Two nomograms were proposed that could be used to predict disease-specific survival. One nomogram is based on metastasis status and molecular markers (CA IX, p53, vimentin, and gelsolin). The second nomogram combines clinical and molecular variables (metastasis status, T-stage, ECOG-PS, CA IX, p53, and vimentin). By including metastasis status, the nomograms accurately predict cancer-specific survival in patients with both localized and metastatic RCC. Both nomograms can be used to calculate 2- and 4-year cancer-specific survival rates as well as median survival. This study shows that accurate models for molecular staging of a solid tumor can be developed using a very limited number of markers. Although these nomograms are useful for visualizing our predictive models, they need to be validated on independent patient populations prior to being applied to patient care.

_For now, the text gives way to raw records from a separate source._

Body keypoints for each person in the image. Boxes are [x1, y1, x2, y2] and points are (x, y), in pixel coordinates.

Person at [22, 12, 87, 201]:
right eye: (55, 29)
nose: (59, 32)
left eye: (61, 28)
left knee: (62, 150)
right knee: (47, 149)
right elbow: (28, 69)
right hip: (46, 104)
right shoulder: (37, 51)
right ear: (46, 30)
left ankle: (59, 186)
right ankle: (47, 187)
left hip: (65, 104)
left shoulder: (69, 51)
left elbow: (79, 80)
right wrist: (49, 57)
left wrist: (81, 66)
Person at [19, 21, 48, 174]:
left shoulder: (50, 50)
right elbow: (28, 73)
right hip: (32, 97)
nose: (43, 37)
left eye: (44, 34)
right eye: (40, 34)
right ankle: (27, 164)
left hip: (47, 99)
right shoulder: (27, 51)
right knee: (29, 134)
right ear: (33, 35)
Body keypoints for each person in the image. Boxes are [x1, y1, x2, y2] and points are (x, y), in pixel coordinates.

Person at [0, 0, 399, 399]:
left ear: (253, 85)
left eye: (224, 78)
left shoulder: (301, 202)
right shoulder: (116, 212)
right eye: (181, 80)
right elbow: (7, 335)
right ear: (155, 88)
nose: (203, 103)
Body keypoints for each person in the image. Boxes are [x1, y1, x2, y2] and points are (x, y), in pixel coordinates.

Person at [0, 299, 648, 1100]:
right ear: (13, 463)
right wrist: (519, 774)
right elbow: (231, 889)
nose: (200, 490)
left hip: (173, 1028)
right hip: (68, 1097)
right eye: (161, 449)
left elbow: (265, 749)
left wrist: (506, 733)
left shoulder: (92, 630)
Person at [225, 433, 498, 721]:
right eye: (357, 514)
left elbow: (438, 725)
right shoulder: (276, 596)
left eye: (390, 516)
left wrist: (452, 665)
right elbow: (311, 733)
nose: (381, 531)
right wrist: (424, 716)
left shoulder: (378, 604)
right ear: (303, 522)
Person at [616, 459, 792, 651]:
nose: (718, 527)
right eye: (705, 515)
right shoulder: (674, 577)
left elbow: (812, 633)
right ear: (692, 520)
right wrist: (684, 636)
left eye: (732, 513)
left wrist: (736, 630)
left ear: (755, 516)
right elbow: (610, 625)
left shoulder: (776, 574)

Gene expression analysis studies have also demonstrated the ability to define patient prognosis. Takahashi, et al.[104] showed that clear cell RCC tumors exhibited a high expression of VEGF and ceruloplasmin and down-regulation of kininogen. The authors identified 40 genes that identified patients with the best prognosis. Increased expression of SPROUTY, an angiogenesis inhibitor, was associated with a good prognosis, while loss of transforming growth factor beta receptor II and MMP-3 were associated with poor outcomes. Takashashi, et al.[105] also identified a unique gene expression profile in clear cell RCC that differentiated between patients who died from their disease and those with no evidence of metastasis. Jones, et al.[106] reported the ability of gene expression analysis within the primary tumor to identify a metastatic signature, which includes topoisomerase IIα and glycosyl ceramide synthase. Vasselli, et al.[98] identified 45 genes to separate patients with metastatic RCC into groups based on prognosis. Increased expression of vascular cell adhesion molecule-1 was found to be particularly powerful in selecting patients with improved prognosis.

CONCLUSIONS

Over the last 10 years, there has been a gradual transition from the use of solitary clinical factors as prognostic markers for patients with RCC to the introduction of systems that integrate multiple factors to the introduction of molecular and genetic markers with the goal of improving patient prognostication. The field of RCC is rapidly undergoing a revolution led by molecular biomarkers. The understanding of tumor biology gleaned from molecular biomarker research will be critical to the future treatment of patients with RCC.